Red Sox designated hitter David Ortiz told reporters before Monday’s game against Tampa Bay that if he were asked to participate in this year’s State Farm Home Run Derby … he would.
On Sunday, Big Papi was named to his sixth career All-Star team, and though he hasn’t been approached about the Derby yet, he’ll be ready with an answer if they come knocking.
"That's what I do for a living," Ortiz told reporters, according to MLB.com. "Hit bombs."
That he does. Though the renowned slugger had a slow start to the 2010 season, his offense picked up in May and he has hit 17 homers in all. That mark ranks him seventh in the American League and 12th in MLB. Overall in his career, Ortiz has hit 334 bombs with 276 of them coming during his eight-year tenure with the Red Sox.
Ortiz is no stranger to the Derby, as he participated in the contest for three consecutive seasons from 2004-06. Big Papi struggled in the 2004 competition, hitting just three home runs to finish in last place, but in the following appearances, he advanced to the second round and finished in fourth place both years.
However, it’s not about winning for Ortiz as much as it is about having fun and putting on a good show for the fans. Always a character in the dugout, Big Papi has been an entertaining player to watch outside of the game. In past Derby appearances, he has been known to joke around with the other participants and has been seen trying to "cool off" other players with a towel.
"The worst thing about the Home Run Derby is just cooling off. That's the worst part about it," said Ortiz. "Other than that, it's fine. It's fun to watch, but it's fun to be in, too."
Other MLB players headed to the All-Star Game have stated that they will decline the offer to participate should an offer come their way. Sox third baseman Adrian Beltre is one of them. Hitters often refuse due to the fact that the extra batting practice the Derby brings can affect their swings later in the season.

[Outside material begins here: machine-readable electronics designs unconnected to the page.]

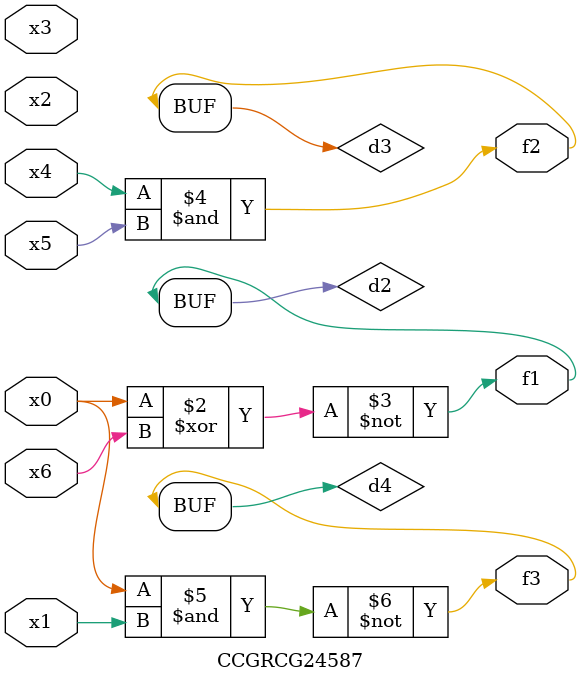
<source format=v>
module CCGRCG24587(
	input x0, x1, x2, x3, x4, x5, x6,
	output f1, f2, f3
);

	wire d1, d2, d3, d4;

	nor (d1, x0);
	xnor (d2, x0, x6);
	and (d3, x4, x5);
	nand (d4, x0, x1);
	assign f1 = d2;
	assign f2 = d3;
	assign f3 = d4;
endmodule

</source>
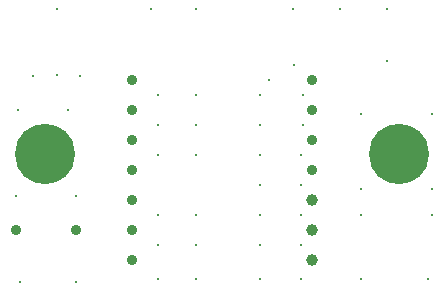
<source format=gbr>
G04 DesignSpark PCB Gerber Version 11.0 Build 5877*
G04 #@! TF.Part,Single*
G04 #@! TF.FilePolarity,Positive*
%FSLAX35Y35*%
%MOIN*%
G04 #@! TA.AperFunction,ViaDrill*
%ADD71C,0.01181*%
G04 #@! TA.AperFunction,ComponentDrill*
%ADD84C,0.03500*%
%ADD22C,0.03543*%
%ADD23C,0.03937*%
G04 #@! TA.AperFunction,MechanicalDrill*
%ADD85C,0.20079*%
G04 #@! TD.AperFunction*
X0Y0D02*
D02*
D71*
X51348Y66348D03*
X51965Y95098D03*
X52598Y37598D03*
X57104Y106348D03*
X64944Y106607D03*
Y128848D03*
X68848Y94875D03*
X71348Y37598D03*
Y66348D03*
X72852Y106348D03*
X96348Y128848D03*
X98848Y38848D03*
Y50098D03*
Y60098D03*
Y80098D03*
Y90098D03*
Y100098D03*
X111348Y38848D03*
Y50098D03*
Y60098D03*
Y80098D03*
Y90098D03*
Y100098D03*
Y128848D03*
X132598Y38848D03*
Y50098D03*
Y60098D03*
Y70098D03*
Y80098D03*
Y90098D03*
Y100098D03*
X135844Y105098D03*
X143848Y128848D03*
X143944Y109976D03*
X146348Y38848D03*
Y50098D03*
Y60098D03*
Y70098D03*
Y80098D03*
X146940Y90098D03*
Y100098D03*
X159545Y128848D03*
X166348Y38848D03*
Y60098D03*
Y68848D03*
Y93848D03*
X175098Y128848D03*
X175145Y111348D03*
X188848Y38848D03*
X190098Y60098D03*
Y68848D03*
Y93848D03*
D02*
D22*
X90098Y45098D03*
Y55098D03*
Y65098D03*
Y75098D03*
Y85098D03*
Y95098D03*
Y105098D03*
X150098Y75098D03*
Y85098D03*
Y95098D03*
Y105098D03*
D02*
D23*
Y45098D03*
Y55098D03*
Y65098D03*
D02*
D84*
X51348Y55098D03*
X71348D03*
D02*
D85*
X61043Y80519D03*
X179154D03*
X0Y0D02*
M02*

</source>
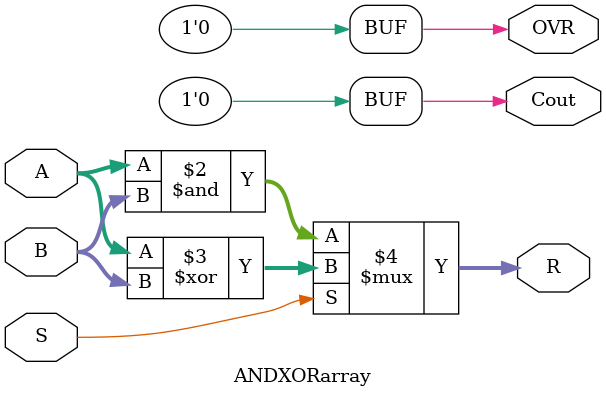
<source format=v>
module ANDXORarray (
	input [3:0] A, B,
	input S,
	output [3:0] R,
	output OVR, Cout
);
	assign R = S==0 ? A&B : A^B;
	assign OVR = 1'b0;
	assign Cout = 1'b0;
endmodule 
</source>
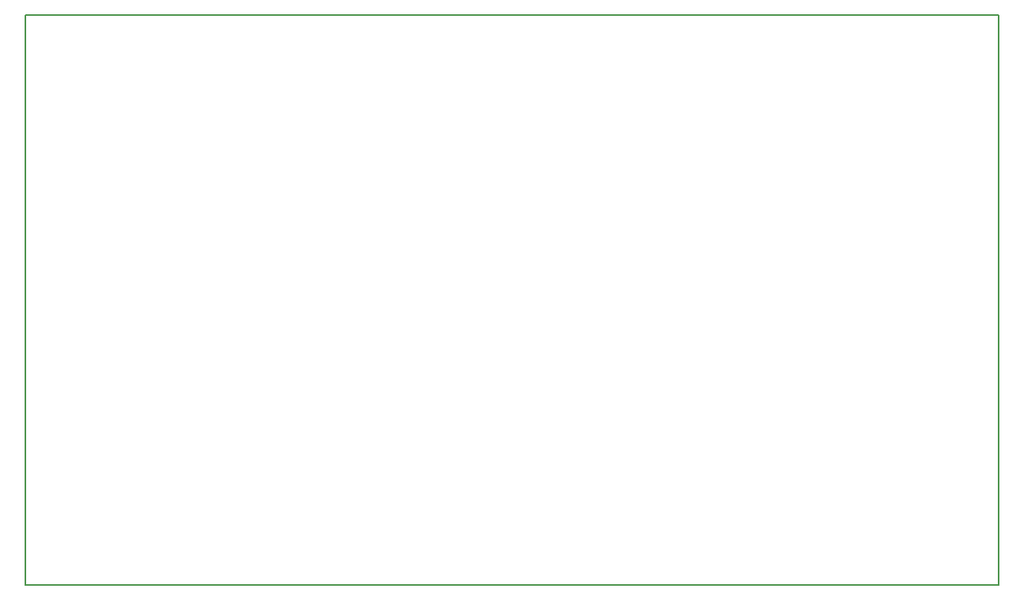
<source format=gbr>
%TF.GenerationSoftware,KiCad,Pcbnew,7.0.10*%
%TF.CreationDate,2024-08-09T23:07:07+02:00*%
%TF.ProjectId,Kicad_Projet_Trains_Sons,4b696361-645f-4507-926f-6a65745f5472,V2*%
%TF.SameCoordinates,Original*%
%TF.FileFunction,Profile,NP*%
%FSLAX46Y46*%
G04 Gerber Fmt 4.6, Leading zero omitted, Abs format (unit mm)*
G04 Created by KiCad (PCBNEW 7.0.10) date 2024-08-09 23:07:07*
%MOMM*%
%LPD*%
G01*
G04 APERTURE LIST*
%TA.AperFunction,Profile*%
%ADD10C,0.200000*%
%TD*%
G04 APERTURE END LIST*
D10*
X164400000Y-37500000D02*
X164400000Y-98400000D01*
X60400000Y-98400000D02*
X60400000Y-37500000D01*
X60400000Y-37500000D02*
X164400000Y-37500000D01*
X164400000Y-98400000D02*
X60400000Y-98400000D01*
M02*

</source>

"I don’t think I have any desire to go in," Beltre told reporters before Monday’s game in Tampa Bay. "I haven’t been asked yet, but even if I am, I don’t think I’ll accept it."
Red Sox manager Terry Francona allows his players to make this decision on their own, realizing it's an experience that the fans and the players enjoy.
"We let the players make up their mind. We wouldn’t get in the way of it," Francona said. "I guess, from where I sit, I’d love our guys to watch. Get their video camera out and have a good time. But I also know the fans want to see the guys do it."
If the Derby comes knocking for Big Papi, Red Sox fans will be hoping he has a good time while sending a few long balls out of the park. Just as long as he stays healthy while doing so.